「家族を想う時」が描くイギリスの底辺と分断 貧困はあの手この手で労働者から時間を奪う
『わたしは、ダニエル・ブレイク』のケン・ローチ監督が、前作と同じニューカッスルを舞台に、異なる視点からイギリス社会の底辺の現実を掘り下げる……。
以前コラムで取り上げた『わたしは、ダニエル・ブレイク』に続くケン・ローチ監督の新作『家族を想うとき』では、前作と同じニューカッスルを舞台に、異なる視点からイギリス社会の底辺の現実が掘り下げられる。
個人事業宅配ドライバーとパートタイム訪問介護士の妻
その物語は、宅配ドライバーとして独立することを決意したリッキーが、本部の責任者マロニーからオーナー制度の説明を受け、フランチャイズ契約を結ぶところから始まる。

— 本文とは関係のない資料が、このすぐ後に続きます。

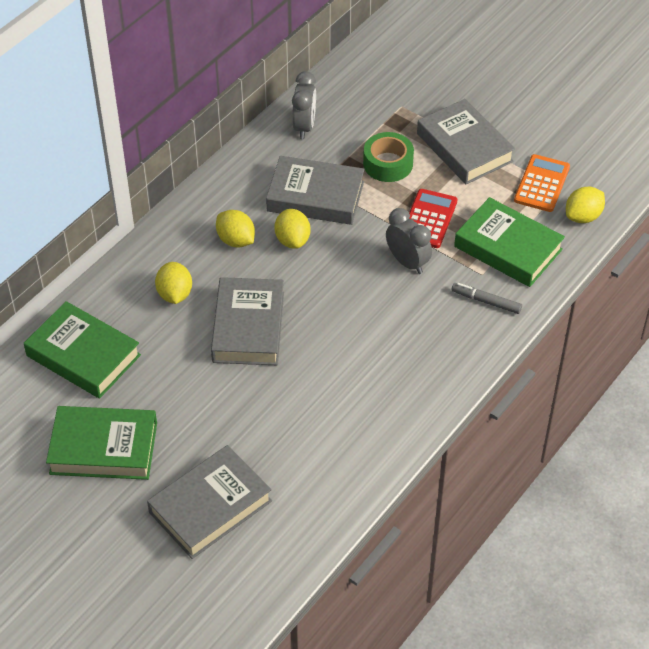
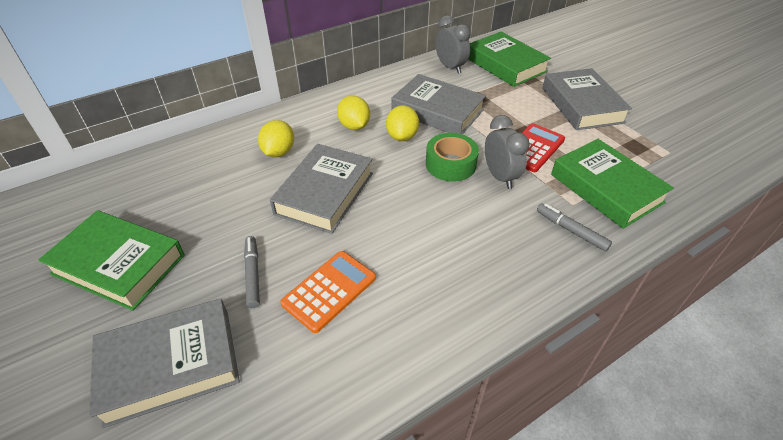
camera: 20 degrees right, 5 degrees down
(83, 355) = (169, 179): green book -> green book (505, 65)
(229, 421) = (253, 274): none -> grey marker
(304, 127) = (450, 67): grey clock -> grey clock turned 60 degrees counterclockwise
(388, 164) = (509, 102): green tape -> green tape (450, 164)
(541, 184) = (651, 145): orange calculator -> orange calculator (329, 290)
(583, 216) = (691, 179): yellow lemon -> none

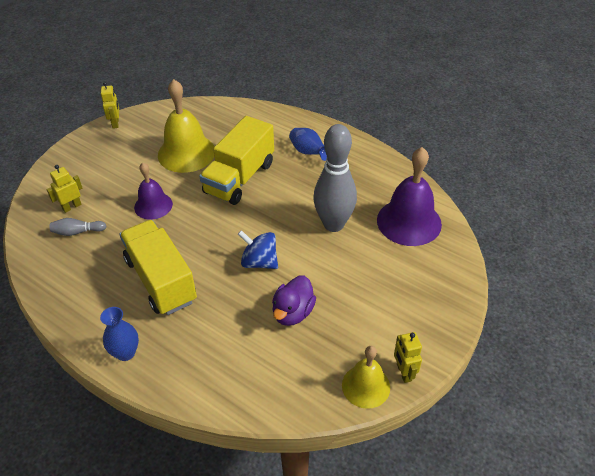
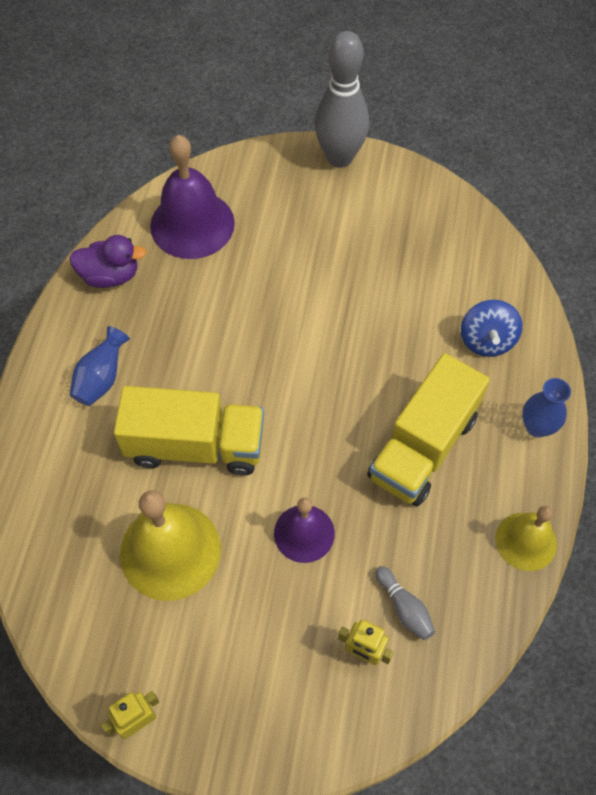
camera: 115 degrees left, 15 degrees up
(259, 262) = (336, 352): blue spinning top -> blue spinning top (486, 340)
(293, 312) = (389, 289): purple duck -> purple duck (110, 276)
(333, 224) = (234, 298): grey bowling pin -> grey bowling pin (339, 157)
(366, 386) = (438, 198): yellow bell -> yellow bell (526, 541)
(403, 372) = (405, 174): yellow robot -> none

彼は、本部の車を借りるより買った方が得だと判断するが、借金を抱えているため、パートタイムの訪問介護士として働く妻アビーが使っている車を手放して手付金を調達するしかなかった。
リッキーは、1日14時間週6日で、2年も働けばマイホームが手に入ると考えている。だが、夫婦が、16歳の息子セブと12歳の娘ライザと顔を合わせる時間は激減し、家庭内にトラブルが起こり、家族は次第に追い詰められていく。